Exercise directions
Every line of the data is to be transcribed without error.

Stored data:
----

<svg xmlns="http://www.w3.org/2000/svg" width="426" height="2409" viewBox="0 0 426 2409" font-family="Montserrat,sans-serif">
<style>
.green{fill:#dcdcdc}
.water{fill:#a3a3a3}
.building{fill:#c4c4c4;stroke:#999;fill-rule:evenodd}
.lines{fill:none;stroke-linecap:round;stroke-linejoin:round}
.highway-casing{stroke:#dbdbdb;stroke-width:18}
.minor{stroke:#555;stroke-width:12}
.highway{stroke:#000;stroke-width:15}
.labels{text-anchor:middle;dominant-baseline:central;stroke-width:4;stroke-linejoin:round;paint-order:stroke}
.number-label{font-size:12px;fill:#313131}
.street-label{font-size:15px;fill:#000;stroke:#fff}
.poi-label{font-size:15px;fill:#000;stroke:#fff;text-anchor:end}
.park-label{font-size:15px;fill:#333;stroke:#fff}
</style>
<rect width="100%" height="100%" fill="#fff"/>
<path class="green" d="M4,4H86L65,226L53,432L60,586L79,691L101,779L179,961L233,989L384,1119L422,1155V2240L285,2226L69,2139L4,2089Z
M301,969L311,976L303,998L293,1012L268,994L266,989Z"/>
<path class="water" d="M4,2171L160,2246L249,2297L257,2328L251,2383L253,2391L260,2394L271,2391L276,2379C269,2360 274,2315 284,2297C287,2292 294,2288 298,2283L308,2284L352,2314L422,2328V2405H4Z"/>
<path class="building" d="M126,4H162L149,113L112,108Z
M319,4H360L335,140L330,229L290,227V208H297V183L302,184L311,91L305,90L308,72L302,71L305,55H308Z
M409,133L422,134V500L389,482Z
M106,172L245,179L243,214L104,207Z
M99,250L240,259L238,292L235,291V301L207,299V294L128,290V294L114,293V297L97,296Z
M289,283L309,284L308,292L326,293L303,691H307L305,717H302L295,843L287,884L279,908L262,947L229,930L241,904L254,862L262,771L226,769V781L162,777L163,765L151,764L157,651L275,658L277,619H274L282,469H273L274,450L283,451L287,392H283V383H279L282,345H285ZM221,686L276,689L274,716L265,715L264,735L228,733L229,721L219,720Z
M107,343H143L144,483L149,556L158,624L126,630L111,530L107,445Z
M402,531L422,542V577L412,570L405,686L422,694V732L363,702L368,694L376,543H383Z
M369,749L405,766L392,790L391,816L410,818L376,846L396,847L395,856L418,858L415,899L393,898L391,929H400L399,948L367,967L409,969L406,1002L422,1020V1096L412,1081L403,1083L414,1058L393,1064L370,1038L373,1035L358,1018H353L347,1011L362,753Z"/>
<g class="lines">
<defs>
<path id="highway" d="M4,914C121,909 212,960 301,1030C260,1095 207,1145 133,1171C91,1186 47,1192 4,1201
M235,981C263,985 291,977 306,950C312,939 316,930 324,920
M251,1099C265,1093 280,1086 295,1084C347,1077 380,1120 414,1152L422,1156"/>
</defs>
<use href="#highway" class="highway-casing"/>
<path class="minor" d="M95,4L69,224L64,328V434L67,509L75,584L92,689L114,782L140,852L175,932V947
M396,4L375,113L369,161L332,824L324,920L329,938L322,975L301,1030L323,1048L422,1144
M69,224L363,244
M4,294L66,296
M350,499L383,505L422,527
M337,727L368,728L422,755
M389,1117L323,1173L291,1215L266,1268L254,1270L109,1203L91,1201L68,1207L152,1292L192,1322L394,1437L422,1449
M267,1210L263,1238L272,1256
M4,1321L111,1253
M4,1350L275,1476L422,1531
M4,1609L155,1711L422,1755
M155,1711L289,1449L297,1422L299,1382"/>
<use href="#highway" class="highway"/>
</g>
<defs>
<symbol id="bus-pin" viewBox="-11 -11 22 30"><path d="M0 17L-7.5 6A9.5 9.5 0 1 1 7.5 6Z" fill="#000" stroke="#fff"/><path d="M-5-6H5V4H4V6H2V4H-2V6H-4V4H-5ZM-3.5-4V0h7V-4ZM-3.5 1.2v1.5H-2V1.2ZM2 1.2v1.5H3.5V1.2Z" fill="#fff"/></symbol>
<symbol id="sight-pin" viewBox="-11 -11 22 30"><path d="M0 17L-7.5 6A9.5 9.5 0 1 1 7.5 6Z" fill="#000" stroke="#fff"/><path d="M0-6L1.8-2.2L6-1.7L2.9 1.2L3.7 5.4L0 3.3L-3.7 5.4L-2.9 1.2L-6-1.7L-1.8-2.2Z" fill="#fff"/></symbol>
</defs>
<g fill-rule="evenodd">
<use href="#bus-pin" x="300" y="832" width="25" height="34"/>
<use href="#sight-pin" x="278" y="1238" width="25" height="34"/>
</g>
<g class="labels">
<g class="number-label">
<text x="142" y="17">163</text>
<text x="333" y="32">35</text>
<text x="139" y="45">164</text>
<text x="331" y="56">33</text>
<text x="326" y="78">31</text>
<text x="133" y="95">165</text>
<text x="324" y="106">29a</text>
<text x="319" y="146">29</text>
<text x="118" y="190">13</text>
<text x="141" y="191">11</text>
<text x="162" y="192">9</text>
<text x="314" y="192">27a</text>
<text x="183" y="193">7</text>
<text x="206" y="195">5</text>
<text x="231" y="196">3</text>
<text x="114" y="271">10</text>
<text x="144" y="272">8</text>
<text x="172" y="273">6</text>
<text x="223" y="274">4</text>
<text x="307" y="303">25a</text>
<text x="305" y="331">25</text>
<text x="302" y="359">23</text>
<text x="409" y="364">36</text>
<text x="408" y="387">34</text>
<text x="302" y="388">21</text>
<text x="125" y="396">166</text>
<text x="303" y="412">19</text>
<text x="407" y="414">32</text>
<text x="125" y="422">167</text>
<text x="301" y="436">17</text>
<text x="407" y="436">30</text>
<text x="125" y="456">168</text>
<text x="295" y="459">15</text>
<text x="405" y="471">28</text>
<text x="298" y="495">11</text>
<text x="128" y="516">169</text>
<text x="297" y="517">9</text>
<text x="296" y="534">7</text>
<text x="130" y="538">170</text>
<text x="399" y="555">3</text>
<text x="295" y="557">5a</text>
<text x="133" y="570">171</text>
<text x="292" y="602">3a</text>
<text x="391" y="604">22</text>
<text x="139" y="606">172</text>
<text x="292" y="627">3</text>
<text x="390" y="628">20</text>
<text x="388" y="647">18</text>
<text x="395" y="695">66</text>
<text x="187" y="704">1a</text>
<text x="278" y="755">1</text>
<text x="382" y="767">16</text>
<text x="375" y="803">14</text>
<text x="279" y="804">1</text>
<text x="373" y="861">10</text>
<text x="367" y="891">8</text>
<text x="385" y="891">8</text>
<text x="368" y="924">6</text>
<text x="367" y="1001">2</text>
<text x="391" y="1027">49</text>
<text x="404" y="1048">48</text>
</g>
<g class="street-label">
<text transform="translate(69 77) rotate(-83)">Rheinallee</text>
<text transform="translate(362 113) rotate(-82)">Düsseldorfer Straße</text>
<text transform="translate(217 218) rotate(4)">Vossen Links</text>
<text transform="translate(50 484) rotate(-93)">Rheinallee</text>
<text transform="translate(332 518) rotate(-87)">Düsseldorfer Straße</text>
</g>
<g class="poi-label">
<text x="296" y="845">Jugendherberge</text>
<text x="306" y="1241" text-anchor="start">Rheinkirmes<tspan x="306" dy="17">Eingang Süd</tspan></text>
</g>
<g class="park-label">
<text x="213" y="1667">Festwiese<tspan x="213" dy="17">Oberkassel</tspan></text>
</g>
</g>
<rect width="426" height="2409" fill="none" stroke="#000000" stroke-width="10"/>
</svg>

----

Your solution
<svg xmlns="http://www.w3.org/2000/svg" width="426" height="2409" viewBox="0 0 426 2409" font-family="Montserrat,sans-serif">
<style>
.green{fill:#dcdcdc}
.water{fill:#a3a3a3}
.building{fill:#c4c4c4;stroke:#999;fill-rule:evenodd}
.lines{fill:none;stroke-linecap:round;stroke-linejoin:round}
.highway-casing{stroke:#dbdbdb;stroke-width:18}
.minor{stroke:#555;stroke-width:12}
.highway{stroke:#000;stroke-width:15}
.labels{text-anchor:middle;dominant-baseline:central;stroke-width:4;stroke-linejoin:round;paint-order:stroke}
.number-label{font-size:12px;fill:#313131}
.street-label{font-size:15px;fill:#000;stroke:#fff}
.poi-label{font-size:15px;fill:#000;stroke:#fff;text-anchor:end}
.park-label{font-size:15px;fill:#333;stroke:#fff}
</style>
<rect width="100%" height="100%" fill="#fff"/>
<path class="green" d="M4,4H86L65,226L53,432L60,586L79,691L101,779L179,961L233,989L384,1119L422,1155V2240L285,2226L69,2139L4,2089Z
M301,969L311,976L303,998L293,1012L268,994L266,989Z"/>
<path class="water" d="M4,2171L160,2246L249,2297L257,2328L251,2383L253,2391L260,2394L271,2391L276,2379C269,2360 274,2315 284,2297C287,2292 294,2288 298,2283L308,2284L352,2314L422,2328V2405H4Z"/>
<path class="building" d="M126,4H162L149,113L112,108Z
M319,4H360L335,140L330,229L290,227V208H297V183L302,184L311,91L305,90L308,72L302,71L305,55H308Z
M409,133L422,134V500L389,482Z
M106,172L245,179L243,214L104,207Z
M99,250L240,259L238,292L235,291V301L207,299V294L128,290V294L114,293V297L97,296Z
M289,283L309,284L308,292L326,293L303,691H307L305,717H302L295,843L287,884L279,908L262,947L229,930L241,904L254,862L262,771L226,769V781L162,777L163,765L151,764L157,651L275,658L277,619H274L282,469H273L274,450L283,451L287,392H283V383H279L282,345H285ZM221,686L276,689L274,716L265,715L264,735L228,733L229,721L219,720Z
M107,343H143L144,483L149,556L158,624L126,630L111,530L107,445Z
M402,531L422,542V577L412,570L405,686L422,694V732L363,702L368,694L376,543H383Z
M369,749L405,766L392,790L391,816L410,818L376,846L396,847L395,856L418,858L415,899L393,898L391,929H400L399,948L367,967L409,969L406,1002L422,1020V1096L412,1081L403,1083L414,1058L393,1064L370,1038L373,1035L358,1018H353L347,1011L362,753Z"/>
<g class="lines">
<defs>
<path id="highway" d="M4,914C121,909 212,960 301,1030C260,1095 207,1145 133,1171C91,1186 47,1192 4,1201
M235,981C263,985 291,977 306,950C312,939 316,930 324,920
M251,1099C265,1093 280,1086 295,1084C347,1077 380,1120 414,1152L422,1156"/>
</defs>
<use href="#highway" class="highway-casing"/>
<path class="minor" d="M95,4L69,224L64,328V434L67,509L75,584L92,689L114,782L140,852L175,932V947
M396,4L375,113L369,161L332,824L324,920L329,938L322,975L301,1030L323,1048L422,1144
M69,224L363,244
M4,294L66,296
M350,499L383,505L422,527
M337,727L368,728L422,755
M389,1117L323,1173L291,1215L266,1268L254,1270L109,1203L91,1201L68,1207L152,1292L192,1322L394,1437L422,1449
M267,1210L263,1238L272,1256
M4,1321L111,1253
M4,1350L275,1476L422,1531
M4,1609L155,1711L422,1755
M155,1711L289,1449L297,1422L299,1382"/>
<use href="#highway" class="highway"/>
</g>
<defs>
<symbol id="bus-pin" viewBox="-11 -11 22 30"><path d="M0 17L-7.5 6A9.5 9.5 0 1 1 7.5 6Z" fill="#000" stroke="#fff"/><path d="M-5-6H5V4H4V6H2V4H-2V6H-4V4H-5ZM-3.5-4V0h7V-4ZM-3.5 1.2v1.5H-2V1.2ZM2 1.2v1.5H3.5V1.2Z" fill="#fff"/></symbol>
<symbol id="sight-pin" viewBox="-11 -11 22 30"><path d="M0 17L-7.5 6A9.5 9.5 0 1 1 7.5 6Z" fill="#000" stroke="#fff"/><path d="M0-6L1.8-2.2L6-1.7L2.9 1.2L3.7 5.4L0 3.3L-3.7 5.4L-2.9 1.2L-6-1.7L-1.8-2.2Z" fill="#fff"/></symbol>
</defs>
<g fill-rule="evenodd">
<use href="#bus-pin" x="300" y="832" width="25" height="34"/>
<use href="#sight-pin" x="278" y="1238" width="25" height="34"/>
</g>
<g class="labels">
<g class="number-label">
<text x="142" y="17">163</text>
<text x="333" y="32">35</text>
<text x="139" y="45">164</text>
<text x="331" y="56">33</text>
<text x="326" y="78">31</text>
<text x="133" y="95">165</text>
<text x="324" y="106">29a</text>
<text x="319" y="146">29</text>
<text x="118" y="190">13</text>
<text x="141" y="191">11</text>
<text x="162" y="192">9</text>
<text x="314" y="192">27a</text>
<text x="183" y="193">7</text>
<text x="206" y="195">5</text>
<text x="231" y="196">3</text>
<text x="114" y="271">10</text>
<text x="144" y="272">8</text>
<text x="172" y="273">6</text>
<text x="223" y="274">4</text>
<text x="307" y="303">25a</text>
<text x="305" y="331">25</text>
<text x="302" y="359">23</text>
<text x="409" y="364">36</text>
<text x="408" y="387">34</text>
<text x="302" y="388">21</text>
<text x="125" y="396">166</text>
<text x="303" y="412">19</text>
<text x="407" y="414">32</text>
<text x="125" y="422">167</text>
<text x="301" y="436">17</text>
<text x="407" y="436">30</text>
<text x="125" y="456">168</text>
<text x="295" y="459">15</text>
<text x="405" y="471">28</text>
<text x="298" y="495">11</text>
<text x="128" y="516">169</text>
<text x="297" y="517">9</text>
<text x="296" y="534">7</text>
<text x="130" y="538">170</text>
<text x="399" y="555">3</text>
<text x="295" y="557">5a</text>
<text x="133" y="570">171</text>
<text x="292" y="602">3a</text>
<text x="391" y="604">22</text>
<text x="139" y="606">172</text>
<text x="292" y="627">3</text>
<text x="390" y="628">20</text>
<text x="388" y="647">18</text>
<text x="395" y="695">66</text>
<text x="187" y="704">1a</text>
<text x="278" y="755">1</text>
<text x="382" y="767">16</text>
<text x="375" y="803">14</text>
<text x="279" y="804">1</text>
<text x="373" y="861">10</text>
<text x="367" y="891">8</text>
<text x="385" y="891">8</text>
<text x="368" y="924">6</text>
<text x="367" y="1001">2</text>
<text x="391" y="1027">49</text>
<text x="404" y="1048">48</text>
</g>
<g class="street-label">
<text transform="translate(69 77) rotate(-83)">Rheinallee</text>
<text transform="translate(362 113) rotate(-82)">Düsseldorfer Straße</text>
<text transform="translate(217 218) rotate(4)">Vossen Links</text>
<text transform="translate(50 484) rotate(-93)">Rheinallee</text>
<text transform="translate(332 518) rotate(-87)">Düsseldorfer Straße</text>
</g>
<g class="poi-label">
<text x="296" y="845">Jugendherberge</text>
<text x="306" y="1241" text-anchor="start">Rheinkirmes<tspan x="306" dy="17">Eingang Süd</tspan></text>
</g>
<g class="park-label">
<text x="213" y="1667">Festwiese<tspan x="213" dy="17">Oberkassel</tspan></text>
</g>
</g>
<rect width="426" height="2409" fill="none" stroke="#000000" stroke-width="10"/>
</svg>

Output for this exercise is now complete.